When I opened The Red and the Black, the sky outside the window matched the mood of the book in an unexpected way. It was a gloomy afternoon. The clouds hung low. Light squeezed through the gaps in the shutters and fell on the pages like a thin scratch of a blade.
Stendhal’s writing gave me a cold sensation — like the first cool breeze of autumn cutting through a shirt and drilling into the skin. It woke me up quickly. The book grew heavier on my lap, because that young man named Julien Sorel slowly pressed all of his ambition, humiliation, love, and death into the palms of my hands.
Why should a carpenter’s son sit at a marquis’s dinner table
When Julien first appeared, he was holding a book. In a household where everyone carried woodworking tools tucked under their arms, this detail was like a thorn. He was thin. Pale. When he read, there was an uncomfortable light in his eyes.

He truly did not belong in the sawmill. He did not belong in the seminary either. He did not even belong in those glittering Parisian drawing rooms. Everywhere he went, he looked like a child wearing adult clothes — desperately straightening his back, desperately memorizing etiquette, desperately figuring out his answer before the other person finished speaking.
He held grudges. He schemed. He silently gave everyone around him a score. But every single page tells you the same truth: every unlikeable thing about this uncomfortable young man grew from the soil of humiliation. He could recite the entire Latin Bible from memory. The marquis’s daughter said he looked like “a wolf ready to bite at any moment.” That was an accurate description. Wolves do not need to be liked.
The love of two women served as a mirror, showing two faces of Julien
The two most important women in Julien’s life were Madame de Rênal and Mademoiselle de La Mole. One was gentle like the morning fog of a small town. The other was sharp like a dagger from Paris.
Julien’s pursuit of Madame de Rênal was mixed with too much pride and calculation. But he miscalculated one thing: he truly fell in love with her. That night in the stuffy summer garden, when he took her hand, his whole body trembled. Mathilde was a different kind of fire. She was too intelligent to not be world-weary. She was too proud to not be in pain. Julien’s appearance was like a knife stabbed into her boredom. No one knew whether his harshness was armor that Julien had built from years of hunger and cold.

Madame de Rênal loved the soft child that Julien kept hidden. Mathilde loved the tough man that Julien tried so hard to play.
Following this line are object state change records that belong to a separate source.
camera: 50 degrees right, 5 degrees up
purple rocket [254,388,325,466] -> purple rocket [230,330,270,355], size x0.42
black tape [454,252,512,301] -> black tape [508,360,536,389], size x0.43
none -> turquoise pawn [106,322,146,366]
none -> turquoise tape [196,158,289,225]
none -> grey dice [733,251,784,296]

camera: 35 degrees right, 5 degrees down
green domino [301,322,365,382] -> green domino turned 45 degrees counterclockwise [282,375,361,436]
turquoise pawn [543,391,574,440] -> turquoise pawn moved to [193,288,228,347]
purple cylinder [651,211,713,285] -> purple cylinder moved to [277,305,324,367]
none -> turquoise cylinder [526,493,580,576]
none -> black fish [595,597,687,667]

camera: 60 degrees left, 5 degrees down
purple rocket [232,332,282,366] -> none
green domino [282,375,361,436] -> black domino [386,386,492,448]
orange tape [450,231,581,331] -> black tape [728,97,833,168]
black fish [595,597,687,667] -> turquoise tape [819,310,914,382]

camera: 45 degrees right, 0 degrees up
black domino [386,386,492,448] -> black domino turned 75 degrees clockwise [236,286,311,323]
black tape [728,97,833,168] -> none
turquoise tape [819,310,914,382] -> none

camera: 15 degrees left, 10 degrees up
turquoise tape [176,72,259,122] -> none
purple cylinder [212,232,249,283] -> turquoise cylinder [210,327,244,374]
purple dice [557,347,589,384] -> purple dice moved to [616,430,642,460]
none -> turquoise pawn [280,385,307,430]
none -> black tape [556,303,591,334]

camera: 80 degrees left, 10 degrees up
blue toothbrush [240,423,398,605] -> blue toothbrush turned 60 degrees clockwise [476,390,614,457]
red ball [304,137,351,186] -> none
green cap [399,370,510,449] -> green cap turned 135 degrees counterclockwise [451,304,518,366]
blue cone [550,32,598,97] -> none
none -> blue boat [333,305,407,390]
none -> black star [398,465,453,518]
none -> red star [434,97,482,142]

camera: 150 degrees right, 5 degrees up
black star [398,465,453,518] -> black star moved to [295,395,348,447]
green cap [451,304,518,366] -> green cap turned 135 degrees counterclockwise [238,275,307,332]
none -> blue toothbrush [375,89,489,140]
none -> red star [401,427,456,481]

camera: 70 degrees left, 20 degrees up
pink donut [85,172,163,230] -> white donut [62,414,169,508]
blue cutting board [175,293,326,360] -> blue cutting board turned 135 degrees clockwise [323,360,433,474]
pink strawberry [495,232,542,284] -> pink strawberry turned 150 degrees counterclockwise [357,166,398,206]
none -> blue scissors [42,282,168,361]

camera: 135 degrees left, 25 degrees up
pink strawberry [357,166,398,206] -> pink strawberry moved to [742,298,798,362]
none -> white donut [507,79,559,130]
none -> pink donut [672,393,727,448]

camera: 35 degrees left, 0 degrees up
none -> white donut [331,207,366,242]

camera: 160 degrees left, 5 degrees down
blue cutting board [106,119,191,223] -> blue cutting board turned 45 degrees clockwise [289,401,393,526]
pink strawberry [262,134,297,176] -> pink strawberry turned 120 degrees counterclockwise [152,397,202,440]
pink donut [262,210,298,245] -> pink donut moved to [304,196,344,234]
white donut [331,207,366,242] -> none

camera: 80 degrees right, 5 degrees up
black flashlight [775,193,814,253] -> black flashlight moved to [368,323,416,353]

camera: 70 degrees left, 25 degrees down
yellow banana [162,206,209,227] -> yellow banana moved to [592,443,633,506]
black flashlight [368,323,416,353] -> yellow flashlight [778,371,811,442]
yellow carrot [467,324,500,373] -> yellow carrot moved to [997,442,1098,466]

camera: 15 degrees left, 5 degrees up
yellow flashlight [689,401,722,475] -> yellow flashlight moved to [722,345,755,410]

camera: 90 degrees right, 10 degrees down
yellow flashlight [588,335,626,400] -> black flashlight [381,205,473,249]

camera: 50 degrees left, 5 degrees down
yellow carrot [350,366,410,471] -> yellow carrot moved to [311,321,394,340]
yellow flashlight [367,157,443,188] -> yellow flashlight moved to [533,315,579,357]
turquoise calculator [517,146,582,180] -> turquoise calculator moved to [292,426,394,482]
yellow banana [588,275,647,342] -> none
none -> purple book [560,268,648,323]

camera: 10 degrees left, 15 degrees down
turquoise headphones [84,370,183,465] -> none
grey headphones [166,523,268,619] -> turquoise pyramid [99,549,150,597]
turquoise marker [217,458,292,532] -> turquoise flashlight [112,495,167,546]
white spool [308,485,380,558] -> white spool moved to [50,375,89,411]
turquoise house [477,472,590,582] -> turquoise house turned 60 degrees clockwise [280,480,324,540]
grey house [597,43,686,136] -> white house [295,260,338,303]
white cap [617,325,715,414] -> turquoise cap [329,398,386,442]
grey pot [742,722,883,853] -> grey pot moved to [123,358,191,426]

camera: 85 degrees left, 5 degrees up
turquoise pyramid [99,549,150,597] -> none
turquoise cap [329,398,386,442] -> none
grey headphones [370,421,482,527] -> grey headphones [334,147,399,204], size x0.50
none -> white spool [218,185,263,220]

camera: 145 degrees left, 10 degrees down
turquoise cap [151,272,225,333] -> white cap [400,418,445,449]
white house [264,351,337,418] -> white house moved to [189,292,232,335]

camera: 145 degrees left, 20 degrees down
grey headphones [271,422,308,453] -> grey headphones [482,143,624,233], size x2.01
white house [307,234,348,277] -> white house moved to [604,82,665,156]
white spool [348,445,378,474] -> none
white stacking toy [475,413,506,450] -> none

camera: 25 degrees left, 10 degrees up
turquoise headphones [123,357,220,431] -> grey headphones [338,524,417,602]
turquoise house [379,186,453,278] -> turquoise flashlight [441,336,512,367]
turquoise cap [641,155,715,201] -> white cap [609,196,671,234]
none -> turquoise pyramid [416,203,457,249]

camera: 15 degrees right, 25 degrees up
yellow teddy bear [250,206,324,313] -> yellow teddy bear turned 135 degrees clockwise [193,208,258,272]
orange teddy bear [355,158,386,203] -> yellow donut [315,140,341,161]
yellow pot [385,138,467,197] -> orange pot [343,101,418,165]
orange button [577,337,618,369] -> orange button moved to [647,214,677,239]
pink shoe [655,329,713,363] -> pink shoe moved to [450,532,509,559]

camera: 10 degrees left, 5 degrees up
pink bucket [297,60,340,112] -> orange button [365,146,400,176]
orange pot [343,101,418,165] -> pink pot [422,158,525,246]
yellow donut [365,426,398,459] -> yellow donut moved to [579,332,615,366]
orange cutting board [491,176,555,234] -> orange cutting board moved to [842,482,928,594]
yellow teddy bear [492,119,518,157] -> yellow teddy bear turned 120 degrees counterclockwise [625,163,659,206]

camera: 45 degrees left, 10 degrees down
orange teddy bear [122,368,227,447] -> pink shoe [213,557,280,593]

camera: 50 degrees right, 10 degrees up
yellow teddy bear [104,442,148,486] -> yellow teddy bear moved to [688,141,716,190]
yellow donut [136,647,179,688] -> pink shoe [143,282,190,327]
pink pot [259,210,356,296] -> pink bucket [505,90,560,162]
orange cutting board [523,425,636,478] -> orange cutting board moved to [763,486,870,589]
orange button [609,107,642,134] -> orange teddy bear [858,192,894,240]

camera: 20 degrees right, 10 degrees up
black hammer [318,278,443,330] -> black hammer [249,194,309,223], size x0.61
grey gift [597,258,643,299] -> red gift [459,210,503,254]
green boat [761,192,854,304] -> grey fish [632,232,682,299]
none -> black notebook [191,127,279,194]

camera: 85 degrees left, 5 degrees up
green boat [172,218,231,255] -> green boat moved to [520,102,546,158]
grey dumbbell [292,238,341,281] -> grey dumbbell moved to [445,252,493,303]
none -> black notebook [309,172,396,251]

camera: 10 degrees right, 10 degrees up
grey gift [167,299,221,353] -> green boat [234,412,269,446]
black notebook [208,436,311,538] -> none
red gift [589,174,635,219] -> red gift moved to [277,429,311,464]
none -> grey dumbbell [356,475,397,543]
Both women truly loved him. But they loved different sides of him. Julien thought he was choosing between two women. In truth, he was choosing which version of himself he wanted to be.
In the shadow of the guillotine stood a man who would not bow his head
At the end of The Red and the Black, Julien sits in prison waiting for death. He refuses Mathilde’s escape plans. He refuses Madame de Rênal’s visits. He refuses the priest’s confession. He says:
“You are not judging me for the gun I fired. You are judging a carpenter’s son who dared to climb up to your level.”
When I read that line, I suddenly understood one thing: Julien had been fighting against his birth his entire life. His greatest crime was not the affair. Not the shooting. It was that he dared to believe he deserved to sit at the same table as the aristocrats.
The two colors in the title of this book — red is the military uniform, black is the priest’s cassock. They were the only two paths for a commoner’s son to climb into high society. Julien walked both paths. He walked both of them well. But he reached the end of neither.
The wall of class has been chipped with countless holes. But the wall is still there. Every young person who has ever felt that they “don’t belong here” can find their own reflection in this book. Julien’s shadow rises from the pages, brushes non-existent dust off its shoulders, and walks into the depths of my bookshelf. I know it will come out again. On the day it thinks I need a reminder.